Brent was, and is, an imposing fellow. I’d guess he’s 6’3″ and perhaps 240 lbs., but not at all overweight—just a big guy. He has classically attractive chiseled features, and a big booming voice that brings instant credibility to anything that comes out of his mouth. I’m (thankfully) not wired for a lot of envy, but I envied that. Brent could tell you the weather forecast, and you’d pay it more mind than you would the president talking about a nuclear attack.
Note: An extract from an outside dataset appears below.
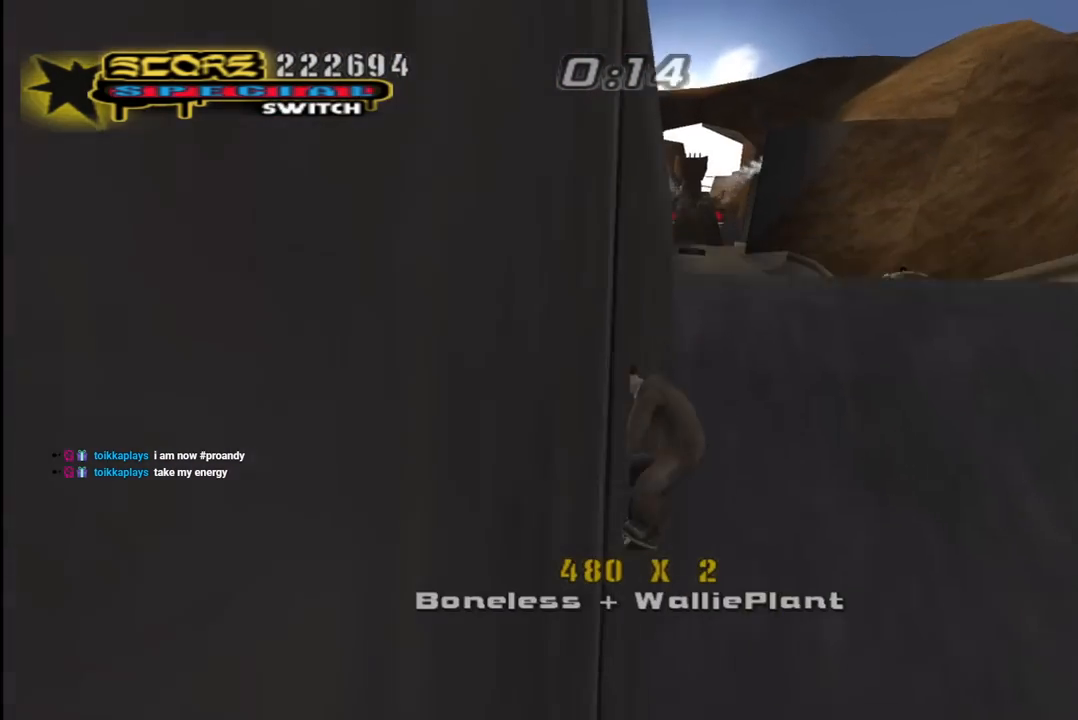
{"buttons": ["CROSS", "R1", "DPAD_DOWN", "DPAD_LEFT"], "left_stick": "center", "right_stick": "center", "events": [[33, "DPAD_UP", "up"], [83, "CROSS", "down"], [167, "CROSS", "up"], [167, "DPAD_DOWN", "down"], [167, "DPAD_LEFT", "down"], [283, "CROSS", "down"], [300, "L1", "down"], [300, "TRIANGLE", "up"], [350, "CROSS", "up"], [450, "CROSS", "down"], [450, "L1", "up"], [483, "R1", "down"]]}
He occasionally played it for laughs, which is closing on my point (promise). Once Charlie and I were out on the sidewalk discussing a project. He came up behind us, put a hand on each of our backs, and said “gentlemen, I’ve been doing a little research. I’ve examined the findings, and I’ve talked to upper management. I think there just might be something to this World Wide Web thing.”
Heh. Thanks, Brent.
So this was also right around the time our esteemed president decided it was a good idea to place his penis in Monica Lewinsky’s mouth, and Brent loved that too. He’d come up and say “you know, for me, the tragic thing that’s being lost in this whole Monica Lewinsky scandal is that it’s just all so terribly romantic.” Heh again. It was good for a laugh because it was so ridiculous.
Funny how the humor of a decade ago becomes the reality of today.
We know, thanks to an excruciatingly lengthy hand-wringing press conference, as well as multiple embarrassing emails, that South Carolina governor Mark Sanford has had an Argentinian mistress. I applauded his wife’s absence at the press conference, and greatly appreciated what she has had to say about trying to put her family back together, and screw his political career. That’s awesomely good sense about what really matters, and it’s too rare anymore.
Except Rush was talking today about how gaga some folks are about the dear governor’s love letters. “The man was a real romantic with a knack for writing,” gushes “romance coach” Leslie Karsner. The Associated Press can’t wait for you to know that “South Carolina Governor Tells AP that Mistress Is His Soulmate.” Any words from anyone about the sanctity of marriage (well, besides his wife)?
Well, the usually-wise Mona Charen did ask “how about avoiding adultery?” But I mean, hell, she’s a fringe lunatic conservative.